§ **RAW DATA**:

= = = = =

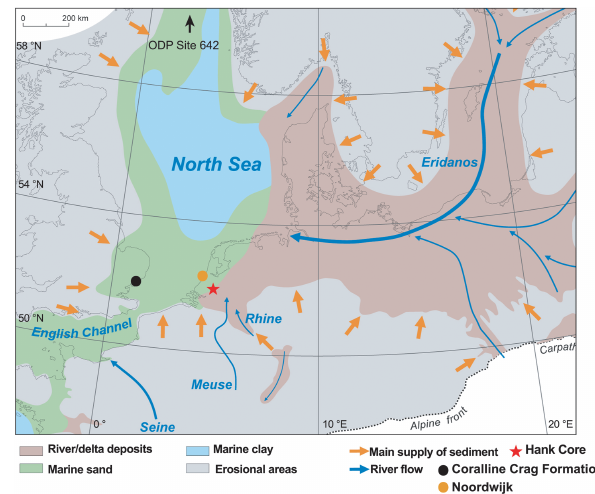
Figure 1. Pliocene palaeogeography in the North Sea basin (Gib- bard and Lewin, 2003; Knox et al., 2010). The location of the Hank borehole is represented by a red star. Major rivers and sediment in- puts are represented by blue and orange arrows, respectively. Other locations mentioned in the text are indicated. Figure modified from Gibbard and Lewin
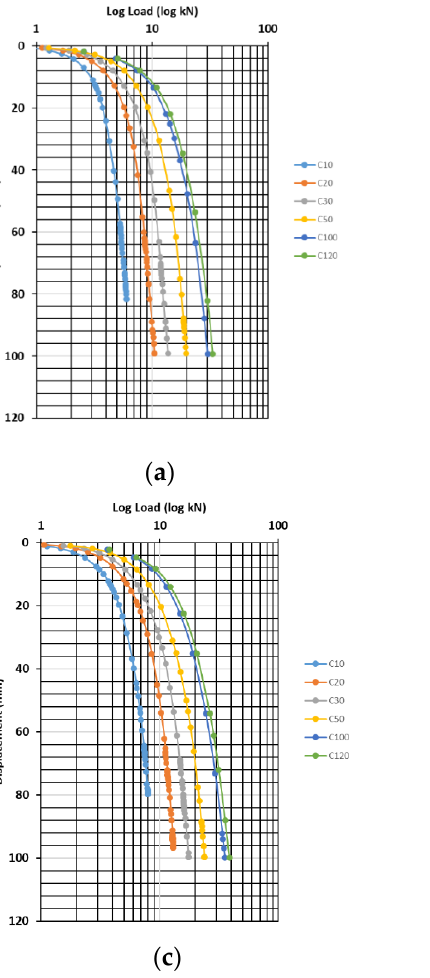
Figure 8. Load versus horizontal displacement for CHSB 1 pile. ( a ) Elasticity modulus of 30 MPa; ( b ) elasticity modulus of 50 MPa; ( c ) elasticity modulus of 80 MPa; ( d ) elasticity modulus of 100 MPa. Table 10. Pile foundation capacity in relation to cohesion of soil for CHSB 1 pile.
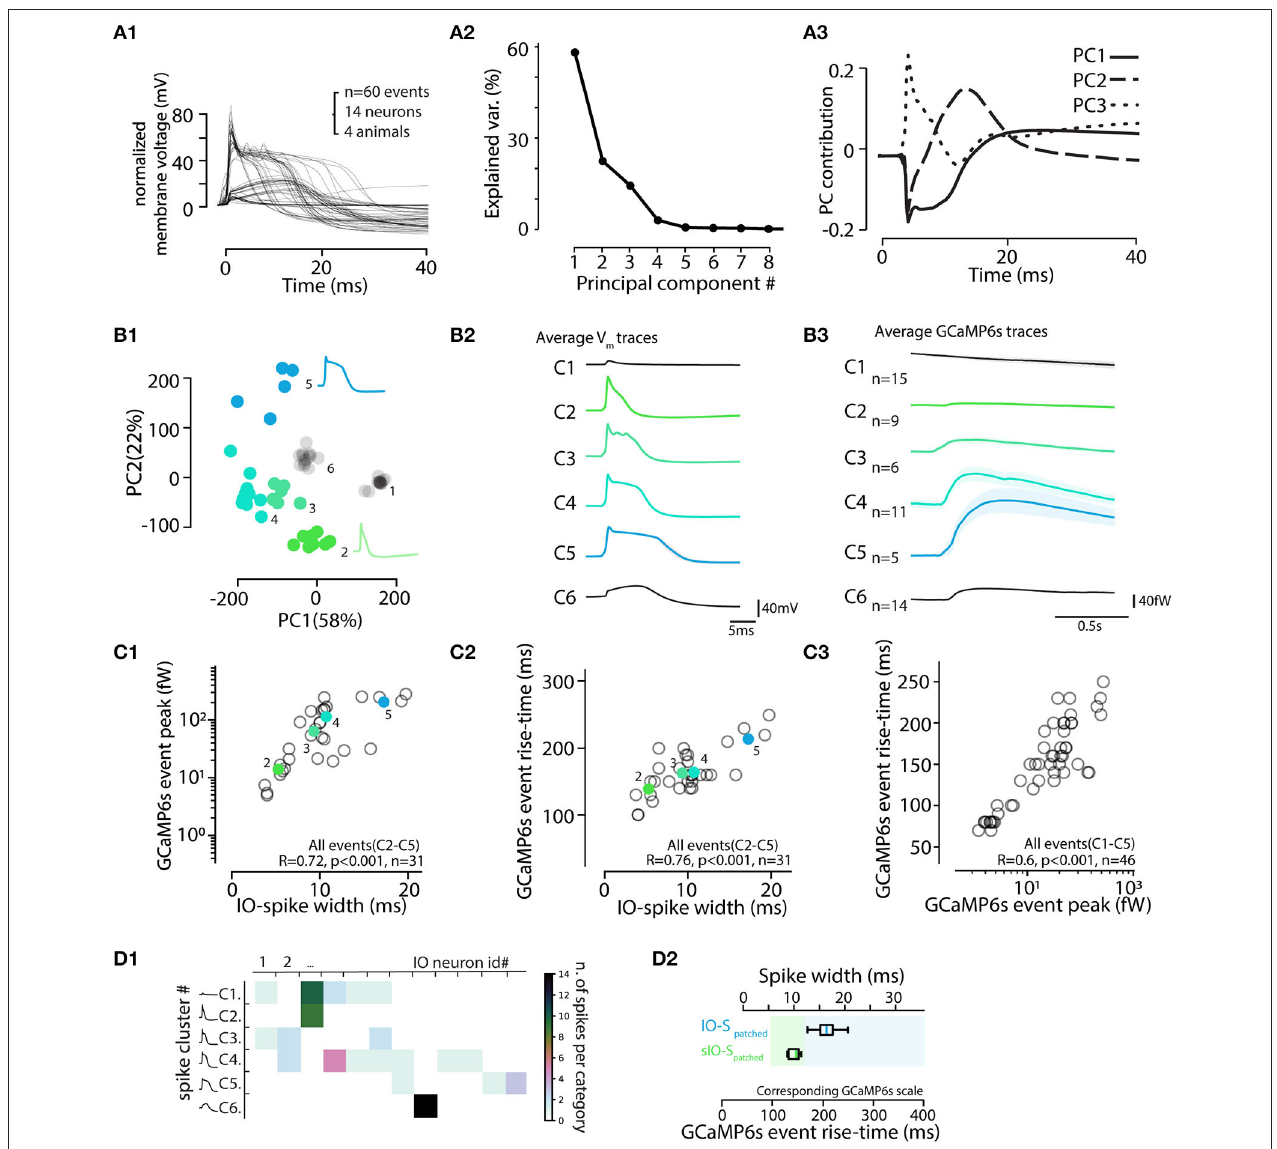
FIGURE 8 | Electrophysiological features of IO action potentials are reflected in the GCaMP6s event waveform. (A) Principal component analysis of IO action potential waveforms. (A1) 60 voltage spike events detected and aligned on initiation point. (A2) Relative contributions of the principal components to the waveform variability. The 3 first PCAs explain 95%. (A3) Time-varying contributions of the 3 first PCAs, corresponding to the “calcium shoulder” (solid line), after-hyperpolarizarion (dashed line), and the sodium spike (dotted line). (B) Clustering IO calcium events (eCAs) based on the PCA analysis in (A) . (B1) k -means clustering (indicated by colored markers) of the IO action potentials shown in (A1) . (B2) Averaged electrophysiological waveforms from the clusters identified in (B1) . (B3) The average calcium event waveforms linked to the electrophysiological clusters in (B1,B2) . Note that no noticeable calcium transients are seen linked with cluster 1 that corresponds to “spikelet” events (see Figure 7 ). Also, the calcium events belonging liked to cluster 6 events lacking a full sodium spike are very small in amplitude. Spikes from cluster 6 are excluded from rest of analysis, and only the 46 spikes [corresponding to clusters 1–5] recorded in 13 healthy IO neurons are depicted in following. (C) Calcium event peak amplitudes (C1) and rise times (C2) strongly correlate with the electrophysiological spike widths (n = 31 events, clusters 2–5). Note that the eCa amplitude-to-spike width relation saturates with longest spikes, while rise time to spike width relation is more robust. (C3) Relation between calcium event rise time and peak amplitude. Note slight non-linearity with largest events. The colored points and black circles represent average values for respective clusters and individual observations respectively. Events from clusters 1 and 6 are not shown in (C1,C2) as they correspond to spikelets and unhealthy neuron spikes. (C3) consists of data from clusters 1–5. (D) Spike cluster diversity in different recordings. (D1) Number of spike cluster observations for each cell. Note that the “incomplete spikes” (cluster 6) and “short IO spikes” (cluster 2) are only seen in single cells each while spikes from other clusters are seen in multiple cells. (D2) Box-plot including data from clusters 2–5 providing suggestive translation scale between observed calcium event rise time (bottom scale) and the corresponding electrophysiological spike width (top scale). Calcium events with rise times longer than 150 ms correspond to “normal” IO spikes (IO-S). The “short IO spikes” (sIO-s) do not present a clear calcium shoulder and may be caused by unusual physiological state of the IO neuron, possibly due to major damage to dendrites caused by slice preparation.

= = = = =

§ **EXERCISE DIRECTIONS**: Return all of the data exactly as written, and drop the pictures.

§ **EXERCISE RESULT**:
Figure 1. Pliocene palaeogeography in the North Sea basin (Gib- bard and Lewin, 2003; Knox et al., 2010). The location of the Hank borehole is represented by a red star. Major rivers and sediment in- puts are represented by blue and orange arrows, respectively. Other locations mentioned in the text are indicated. Figure modified from Gibbard and Lewin
Figure 8. Load versus horizontal displacement for CHSB 1 pile. ( a ) Elasticity modulus of 30 MPa; ( b ) elasticity modulus of 50 MPa; ( c ) elasticity modulus of 80 MPa; ( d ) elasticity modulus of 100 MPa. Table 10. Pile foundation capacity in relation to cohesion of soil for CHSB 1 pile.
FIGURE 8 | Electrophysiological features of IO action potentials are reflected in the GCaMP6s event waveform. (A) Principal component analysis of IO action potential waveforms. (A1) 60 voltage spike events detected and aligned on initiation point. (A2) Relative contributions of the principal components to the waveform variability. The 3 first PCAs explain 95%. (A3) Time-varying contributions of the 3 first PCAs, corresponding to the “calcium shoulder” (solid line), after-hyperpolarizarion (dashed line), and the sodium spike (dotted line). (B) Clustering IO calcium events (eCAs) based on the PCA analysis in (A) . (B1) k -means clustering (indicated by colored markers) of the IO action potentials shown in (A1) . (B2) Averaged electrophysiological waveforms from the clusters identified in (B1) . (B3) The average calcium event waveforms linked to the electrophysiological clusters in (B1,B2) . Note that no noticeable calcium transients are seen linked with cluster 1 that corresponds to “spikelet” events (see Figure 7 ). Also, the calcium events belonging liked to cluster 6 events lacking a full sodium spike are very small in amplitude. Spikes from cluster 6 are excluded from rest of analysis, and only the 46 spikes [corresponding to clusters 1–5] recorded in 13 healthy IO neurons are depicted in following. (C) Calcium event peak amplitudes (C1) and rise times (C2) strongly correlate with the electrophysiological spike widths (n = 31 events, clusters 2–5). Note that the eCa amplitude-to-spike width relation saturates with longest spikes, while rise time to spike width relation is more robust. (C3) Relation between calcium event rise time and peak amplitude. Note slight non-linearity with largest events. The colored points and black circles represent average values for respective clusters and individual observations respectively. Events from clusters 1 and 6 are not shown in (C1,C2) as they correspond to spikelets and unhealthy neuron spikes. (C3) consists of data from clusters 1–5. (D) Spike cluster diversity in different recordings. (D1) Number of spike cluster observations for each cell. Note that the “incomplete spikes” (cluster 6) and “short IO spikes” (cluster 2) are only seen in single cells each while spikes from other clusters are seen in multiple cells. (D2) Box-plot including data from clusters 2–5 providing suggestive translation scale between observed calcium event rise time (bottom scale) and the corresponding electrophysiological spike width (top scale). Calcium events with rise times longer than 150 ms correspond to “normal” IO spikes (IO-S). The “short IO spikes” (sIO-s) do not present a clear calcium shoulder and may be caused by unusual physiological state of the IO neuron, possibly due to major damage to dendrites caused by slice preparation.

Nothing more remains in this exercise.